A third flavor is the Uniform Discrete Curvelet Transform (UDCT) which does not have the same restrictive license as the FDCT. The UDCT was first implemented in Matlab (see ucurvmd [dead link]) by one of its authors, Truong Nguyen. The 2D version was ported to Julia as the Curvelet.jl package, whose development has since been abandoned.

This library provides the first pure-Python implementation of the UDCT, borrowing heavily from Nguyen's original implementation. The goal of this library is to allow industry processionals to use the UDCT more easily.

Note: The Candès FDCTs and Nguyen UDCT are not the only curvelet transforms. To my knowledge, there is another implementation of the 3D Discrete Curvelet Transform named the LR-FCT (Low-Redudancy Fast Curvelet Transform) by Woiselle, Stack and Fadili [5], but the code seems to have disappeared off the internet [6]. Moreover, there is also another type of continuous curvelet transform, the monogenic curvelet transform [7], but I have found no implementation available. Lastly, the S2LET package the equivalent of curvelets but on the sphere [8].

4. Can I use curvelets for deep-learning?

This is another facet of the "data-centric" vs "model-centric" debate in machine learning. Exploiting curvelets is a type of model engineering, as opposed to using conventional model architectures and letting the data guide the learning process. Alternatively, if the transform is used as a preprocessing step, it can be seen from as feature engineering.
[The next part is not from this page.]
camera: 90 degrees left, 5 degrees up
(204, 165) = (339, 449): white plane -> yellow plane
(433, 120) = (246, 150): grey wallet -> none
My suggestion is to use curvelets and other transforms for small to mid-sized datasets, especially in niche areas without a wide variety of high-quality tranining data. It has been shown that fixed filter banks can be useful in speeding up training and improving performance of deep neural networks [9, 10] in some cases.

Another expected to consider is the availability of high-performance, GPU-accelerated and autodiff-friendly libraries. As far as I know, no curvelet library (including this one) satisfies those constraints. Alternative transforms can be found in Kymatio and Pytorch Wavelets which implement the wavelet scattering transform [11] and dual-tree complex wavelet transform, respectively [12].

References

[1] Candès, E., L. Demanet, D. Donoho, and L. Ying, 2006, Fast Discrete Curvelet Transforms: Multiscale Modeling & Simulation, 5, 861–899.
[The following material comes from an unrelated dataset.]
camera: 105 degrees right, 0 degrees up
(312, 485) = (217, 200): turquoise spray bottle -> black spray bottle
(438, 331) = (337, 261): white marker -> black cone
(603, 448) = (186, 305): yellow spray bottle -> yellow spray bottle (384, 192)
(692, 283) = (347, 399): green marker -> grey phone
[2] Nguyen, T. T., and H. Chauris, 2010, Uniform Discrete Curvelet Transform: IEEE Transactions on Signal Processing, 58, 3618–3634.
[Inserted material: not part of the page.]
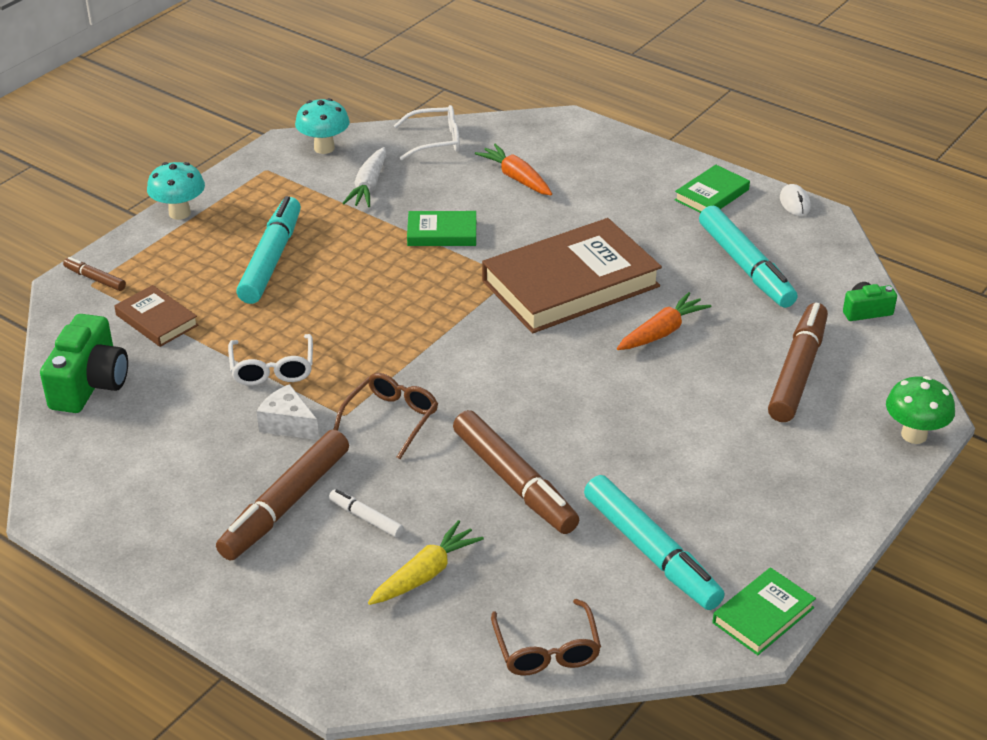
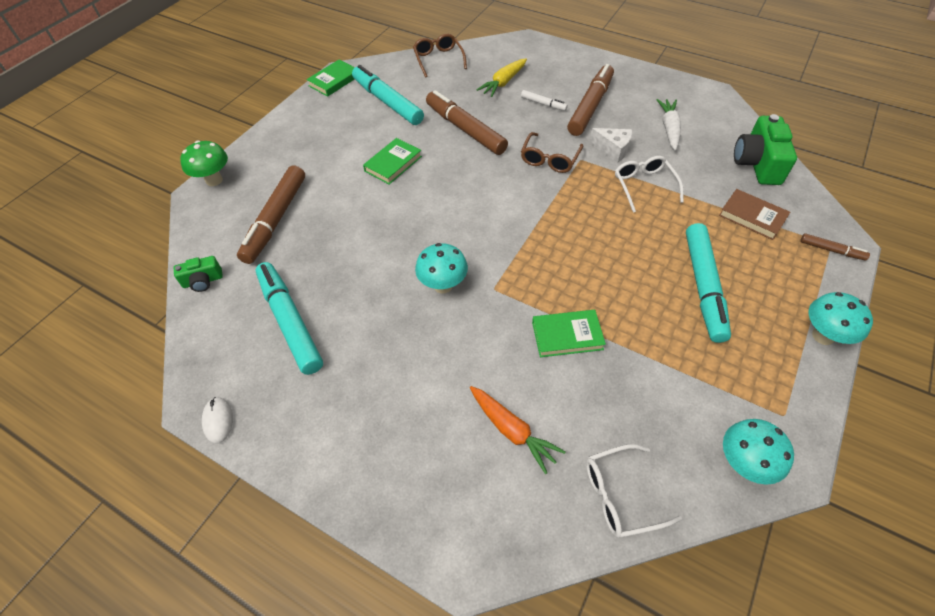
camera: 175 degrees right, 15 degrees up
(368, 186) = (663, 399): white carrot -> white carrot (669, 129)
(571, 284) = (443, 285): brown book -> turquoise mushroom
(662, 332) = (370, 244): orange carrot -> none
(711, 195) = (303, 425): green book -> green book (393, 164)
[3] Candès, E. J., and L. Demanet, 2005, The curvelet representation of wave propagators is optimally sparse: Communications on Pure and Applied Mathematics, 58, 1472–1528.

[4] Candès, E. J., and D. L. Donoho, 2003, New tight frames of curvelets and optimal representations of objects with piecewise C2 singularities: Communications on Pure and Applied Mathematics, 57, 219–266.

[5] Woiselle, A., J.-L. Starck, and J. Fadili, 2010, 3D curvelet transforms and astronomical data restoration: Applied and Computational Harmonic Analysis, 28, 171–188.

[6] Starck, Jean-Luc. F-CUR3D – CosmoStat: CosmoStat, 26 June 2017, www.cosmostat.org/software/f-cur3d. Accessed 25 Feb. 2024.

[7] Storath, M., 2010, The monogenic curvelet transform: 2010 IEEE International Conference on Image Processing.

[8] Chan, J. Y. H., B. Leistedt, T. D. Kitching, and J. D. McEwen, 2017, Second-Generation Curvelets on the Sphere: IEEE Transactions on Signal Processing, 65, 5–14.

[9] Luan, S., C. Chen, B. Zhang, J. Han, and J. Liu, 2018, Gabor Convolutional Networks: IEEE Transactions on Image Processing, 27, 4357–4366.

[10] Bruna, J., and S. Mallat, 2013, Invariant Scattering Convolution Networks: IEEE Transactions on Pattern Analysis and Machine Intelligence, 35, 1872–1886.

[11] Andreux, M., T. Angles, G. Exarchakis, R. Leonarduzzi, G. Rochette, L. Thiry, J. Zarka, S. Mallat, J. Andén, E. Belilovsky, J. Bruna, V. Lostanlen, M. Chaudhary, M. J. Hirn, E. Oyallon, S. Zhang, C. Cella, and M. Eickenberg, 2020, Kymatio: Scattering Transforms in Python: Journal of Machine Learning Research, 21(60), 1−6.

[12] Kingsbury, N., 2001, Complex Wavelets for Shift Invariant Analysis and Filtering of Signals: Applied and Computational Harmonic Analysis, 10, 234–253.